1869年、フランス人レセップスが主導して開削を進めたスエズ運河が、10年にわたる難工事を経て開通した。地中海と紅海を結び、東西航路に革命的な効率化をもたらした運河の開通だったが、一方でその開削の過程には、多くのエジプト農民の無償労働と2万人にも及ぶ死者の累積があった。しかもエジプトは運河建設の資金調達のために発行した外債の支払いのために財政破綻し、運河経営の主導権は株式買収の形でエジプトからイギリスへ移り、結果的に英国によるエジプトの半植民地化を促進することになった。こうした中でエジプトでも反帝国主義の民族運動が起こった。後にイランのタバコ・ボイコット運動を指導することになるパン・イスラム主義のウラマー(イスラム法学者)であるアフガーニーの影響を受け、1881年に陸軍将校のウラービーが「エジプト人のためのエジプト」をスローガンに掲げて革命を起こしたのだ。

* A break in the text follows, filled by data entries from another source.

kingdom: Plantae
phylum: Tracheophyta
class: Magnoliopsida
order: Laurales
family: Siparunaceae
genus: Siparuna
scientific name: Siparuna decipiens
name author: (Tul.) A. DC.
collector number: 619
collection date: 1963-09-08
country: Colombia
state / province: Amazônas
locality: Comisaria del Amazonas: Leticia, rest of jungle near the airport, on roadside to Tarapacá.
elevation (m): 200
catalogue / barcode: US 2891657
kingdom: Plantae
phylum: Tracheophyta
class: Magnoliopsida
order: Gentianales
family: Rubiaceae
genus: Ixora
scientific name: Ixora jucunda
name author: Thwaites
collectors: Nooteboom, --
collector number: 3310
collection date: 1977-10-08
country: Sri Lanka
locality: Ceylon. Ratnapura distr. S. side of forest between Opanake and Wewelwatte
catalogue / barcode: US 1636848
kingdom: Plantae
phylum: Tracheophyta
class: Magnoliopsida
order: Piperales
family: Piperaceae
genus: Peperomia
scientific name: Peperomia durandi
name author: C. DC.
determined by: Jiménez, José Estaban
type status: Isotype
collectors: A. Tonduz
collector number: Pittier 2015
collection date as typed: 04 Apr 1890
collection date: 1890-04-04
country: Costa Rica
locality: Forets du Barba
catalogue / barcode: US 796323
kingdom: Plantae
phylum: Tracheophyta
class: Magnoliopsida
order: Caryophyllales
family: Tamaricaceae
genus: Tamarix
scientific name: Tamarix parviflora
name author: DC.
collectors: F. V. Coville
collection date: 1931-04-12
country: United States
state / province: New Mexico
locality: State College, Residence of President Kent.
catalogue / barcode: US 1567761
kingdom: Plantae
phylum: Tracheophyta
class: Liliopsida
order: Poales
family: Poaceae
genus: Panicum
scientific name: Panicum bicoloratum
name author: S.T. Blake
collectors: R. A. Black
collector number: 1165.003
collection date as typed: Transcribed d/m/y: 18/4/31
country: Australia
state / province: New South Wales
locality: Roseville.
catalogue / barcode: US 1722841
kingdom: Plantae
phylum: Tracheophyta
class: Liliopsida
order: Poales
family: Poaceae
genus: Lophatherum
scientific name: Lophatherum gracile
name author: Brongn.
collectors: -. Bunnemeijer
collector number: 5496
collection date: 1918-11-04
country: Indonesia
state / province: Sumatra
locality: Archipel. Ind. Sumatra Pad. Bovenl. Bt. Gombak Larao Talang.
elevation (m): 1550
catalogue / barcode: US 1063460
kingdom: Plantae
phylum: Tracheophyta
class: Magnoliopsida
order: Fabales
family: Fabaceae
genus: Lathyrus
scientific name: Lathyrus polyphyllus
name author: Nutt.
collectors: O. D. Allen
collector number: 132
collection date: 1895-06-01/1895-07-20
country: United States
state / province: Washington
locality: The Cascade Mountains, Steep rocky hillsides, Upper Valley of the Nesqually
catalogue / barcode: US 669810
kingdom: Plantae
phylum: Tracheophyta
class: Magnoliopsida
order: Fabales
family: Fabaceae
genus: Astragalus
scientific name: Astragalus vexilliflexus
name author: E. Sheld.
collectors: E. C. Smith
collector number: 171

アラブ民族の独立と立憲政治の樹立を目指すウラービーは、議会制の導入・外国軍の撤退・自国軍の増強などを主張し、英国への従属に陥っていたエジプト副王政府を動かして憲法制定にまでこぎつけた。だが、翌年に英国が軍事介入して運動を鎮圧。ウラービーは逮捕されてセイロン島へ流され、エジプト初の「革命」は「反乱」として処理された。その後、エジプトは英国の軍事占領下に置かれ、実質的な植民地としての保護国化へと向かうのだが、ウラービーの蒔いた種は、20世紀におけるアラブ民族独立運動へとつながっていった。

ウラービーの乱と同じ頃、日本でも自由民権運動が始まっていた。欧米列強との不平等条約の改正を国是として掲げる日本にとっても、エジプトの革命とその失敗は他人事ではなかった。明治政府で大臣秘書官として欧州視察に随行した柴四朗は、帰途にセイロン島に立ち寄ってウラービーと面会し、帰国後に東海散士の筆名で政治小説「佳人之奇遇」を著した。彼は作中でウラービーの口を借りて、外債に絡め取られた植民地化の危険性に警鐘を鳴らしている。20世紀初頭の日露戦争における日本の勝利は、列強の一角である大国ロシアをアジアの小国が打ち負かしたということで、中東地域の民族運動にも大きな刺激をもたらしたが、当の日本はアジアに対して列強と同様の植民地政策に乗り出し、日清・日露の両戦争を経て急速に帝国主義国家への傾斜を強めつつあった。帝国主義諸国の利害の対立と激化する民族主義運動は世界各地で加熱し、戦争の世紀と呼ばれた20世紀の惨事を連鎖的に引き起こしていくのである。